*** Opening Passage provided ***
Everton lined up without key players such as Fellaini, Cahill and Saha, and the Russian midfielder Bilyaletdinov was left on the bench. Yakubu was the chief striker, whilst Anichebe played on the right flank and tracked back to help out his skipper Phil Neville with the threat of Gareth Bale and Luka Modric down the Spurs left flank. That threat was considerable too, and throughout the game gave Spurs their major outlet on the attack. The supreme effort made by both these Spurs players at times was nothing less than heroic, and in both cases, that commitment was coupled with excellent skills in passing players and passing to team-mates.
Surprisingly, Arteta was deployed at the back of the Everton midfield, but part of Moyes’ second half strategy was to make better use of the Spanish midfielder. An added incentive for left back Leighton Baines was to try and win himself a place in the England squad depleted by the injury to Ashley Cole, and the “retirement” of Wayne Bridge. Baines was given plenty to think about with the activity of Kranjcar, assisted by Corluka.
*** Closing Passage provided ***
*** Opening Provided records ***
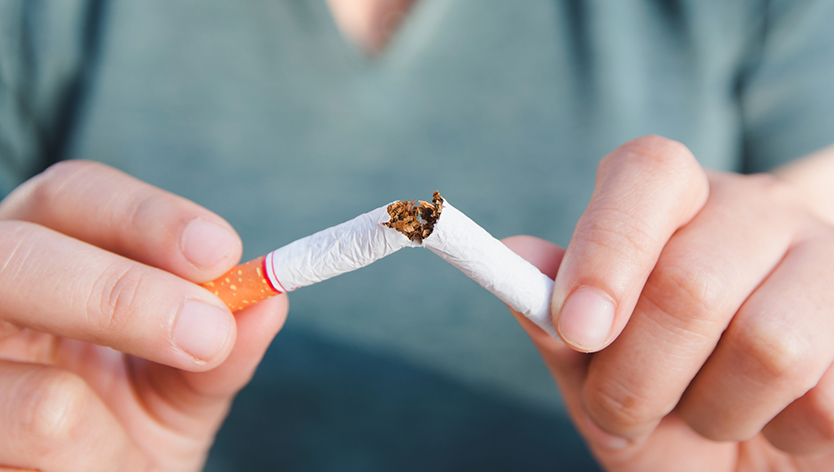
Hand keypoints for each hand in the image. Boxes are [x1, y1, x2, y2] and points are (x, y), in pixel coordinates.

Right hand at [0, 161, 287, 471]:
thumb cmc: (125, 436)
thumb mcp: (184, 385)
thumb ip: (224, 345)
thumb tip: (268, 302)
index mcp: (45, 265)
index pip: (71, 197)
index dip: (143, 215)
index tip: (220, 251)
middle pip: (19, 256)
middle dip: (122, 294)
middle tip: (208, 334)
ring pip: (37, 393)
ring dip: (108, 435)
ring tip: (122, 461)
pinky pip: (31, 454)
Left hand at [505, 136, 833, 470]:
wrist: (755, 453)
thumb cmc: (665, 403)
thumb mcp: (596, 374)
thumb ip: (556, 322)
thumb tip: (516, 254)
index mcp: (676, 201)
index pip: (648, 173)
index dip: (607, 248)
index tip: (578, 329)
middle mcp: (756, 212)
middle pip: (689, 283)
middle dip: (637, 377)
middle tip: (623, 411)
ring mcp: (828, 259)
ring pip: (768, 344)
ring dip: (714, 413)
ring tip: (708, 415)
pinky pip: (828, 399)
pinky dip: (783, 436)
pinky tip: (775, 421)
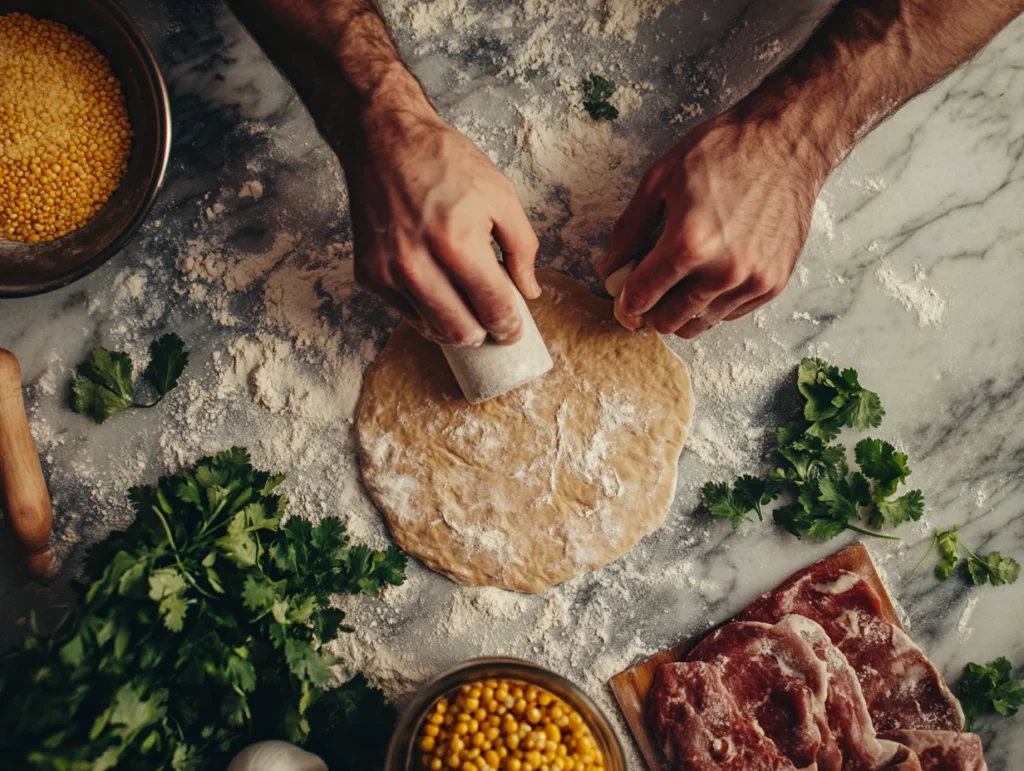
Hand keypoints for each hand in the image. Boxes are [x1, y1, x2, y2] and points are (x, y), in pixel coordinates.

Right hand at [338, 83, 539, 346]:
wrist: (385, 141)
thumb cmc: (445, 162)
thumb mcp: (500, 195)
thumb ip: (521, 247)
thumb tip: (528, 292)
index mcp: (457, 243)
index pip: (493, 308)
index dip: (510, 325)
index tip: (515, 329)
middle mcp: (418, 264)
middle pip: (462, 332)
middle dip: (485, 332)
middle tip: (494, 322)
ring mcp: (389, 273)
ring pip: (432, 330)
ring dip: (456, 327)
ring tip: (468, 308)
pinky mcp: (369, 275)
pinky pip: (406, 314)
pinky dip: (427, 312)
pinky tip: (440, 292)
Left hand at [597, 107, 828, 337]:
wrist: (785, 143)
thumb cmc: (722, 153)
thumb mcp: (659, 180)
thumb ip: (629, 230)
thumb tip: (609, 269)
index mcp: (688, 245)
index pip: (641, 298)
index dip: (625, 301)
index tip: (623, 296)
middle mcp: (722, 272)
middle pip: (667, 322)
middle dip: (650, 309)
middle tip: (650, 287)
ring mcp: (752, 281)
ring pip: (698, 324)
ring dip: (680, 310)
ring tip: (679, 281)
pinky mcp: (773, 284)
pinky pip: (728, 314)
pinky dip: (711, 304)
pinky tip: (709, 274)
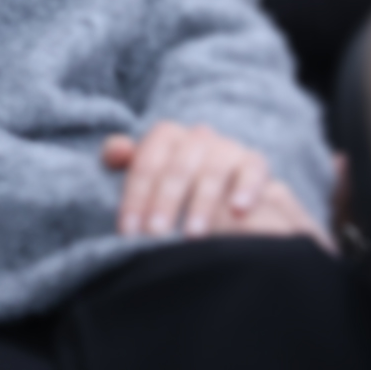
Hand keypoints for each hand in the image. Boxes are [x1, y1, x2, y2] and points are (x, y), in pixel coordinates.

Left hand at [102, 123, 324, 249]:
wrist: (223, 180)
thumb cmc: (172, 178)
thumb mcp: (146, 169)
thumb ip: (122, 157)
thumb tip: (116, 152)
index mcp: (165, 135)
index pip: (145, 163)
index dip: (135, 197)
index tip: (130, 230)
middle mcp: (196, 137)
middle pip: (177, 167)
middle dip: (164, 202)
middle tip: (156, 234)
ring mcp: (227, 148)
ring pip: (212, 171)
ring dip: (201, 203)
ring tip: (192, 234)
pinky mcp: (254, 162)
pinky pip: (253, 170)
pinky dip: (247, 190)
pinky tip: (238, 211)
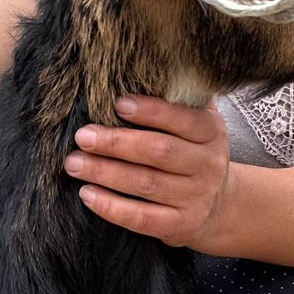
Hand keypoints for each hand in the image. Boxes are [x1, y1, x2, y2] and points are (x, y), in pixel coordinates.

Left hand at [65, 95, 229, 245]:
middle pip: (160, 152)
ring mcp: (196, 198)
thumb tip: (137, 67)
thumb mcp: (197, 123)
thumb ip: (176, 100)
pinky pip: (143, 219)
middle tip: (83, 136)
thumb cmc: (193, 153)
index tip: (117, 103)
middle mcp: (208, 165)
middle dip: (117, 143)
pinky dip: (112, 207)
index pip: (183, 119)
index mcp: (211, 132)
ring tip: (74, 163)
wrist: (219, 205)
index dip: (151, 111)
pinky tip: (88, 194)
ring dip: (105, 172)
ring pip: (146, 184)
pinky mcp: (181, 226)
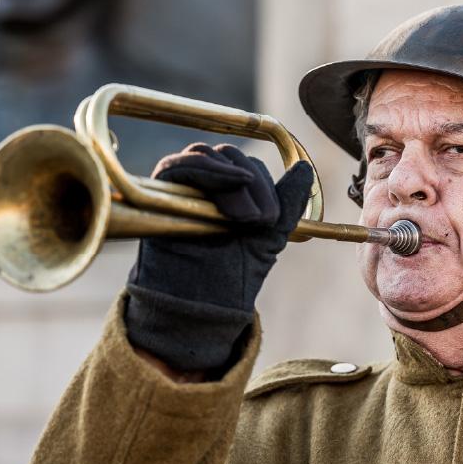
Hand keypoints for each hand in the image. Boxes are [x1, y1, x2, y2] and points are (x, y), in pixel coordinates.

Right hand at [124, 143, 313, 373]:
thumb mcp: (268, 237)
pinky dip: (204, 168)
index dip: (264, 184)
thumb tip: (304, 169)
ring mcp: (179, 188)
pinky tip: (228, 182)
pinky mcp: (158, 195)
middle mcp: (202, 187)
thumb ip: (286, 204)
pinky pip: (176, 166)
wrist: (200, 307)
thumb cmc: (230, 277)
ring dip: (231, 177)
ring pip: (204, 155)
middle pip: (226, 155)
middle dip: (251, 181)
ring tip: (246, 216)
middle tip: (261, 220)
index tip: (272, 218)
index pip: (246, 166)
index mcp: (227, 194)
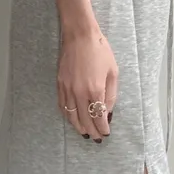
*** Closing Provided records ***
Required work: Rewrite the stretch of the match report from "Surprisingly, Arteta was" through "assisted by Corluka.", replacing "Surprisingly" with "Unexpectedly".

Written solution:
Unexpectedly, Arteta was deployed at the back of the Everton midfield, but part of Moyes’ second half strategy was to make better use of the Spanish midfielder. An added incentive for left back Leighton Baines was to try and win himself a place in the England squad depleted by the injury to Ashley Cole, and the “retirement” of Wayne Bridge. Baines was given plenty to think about with the activity of Kranjcar, assisted by Corluka.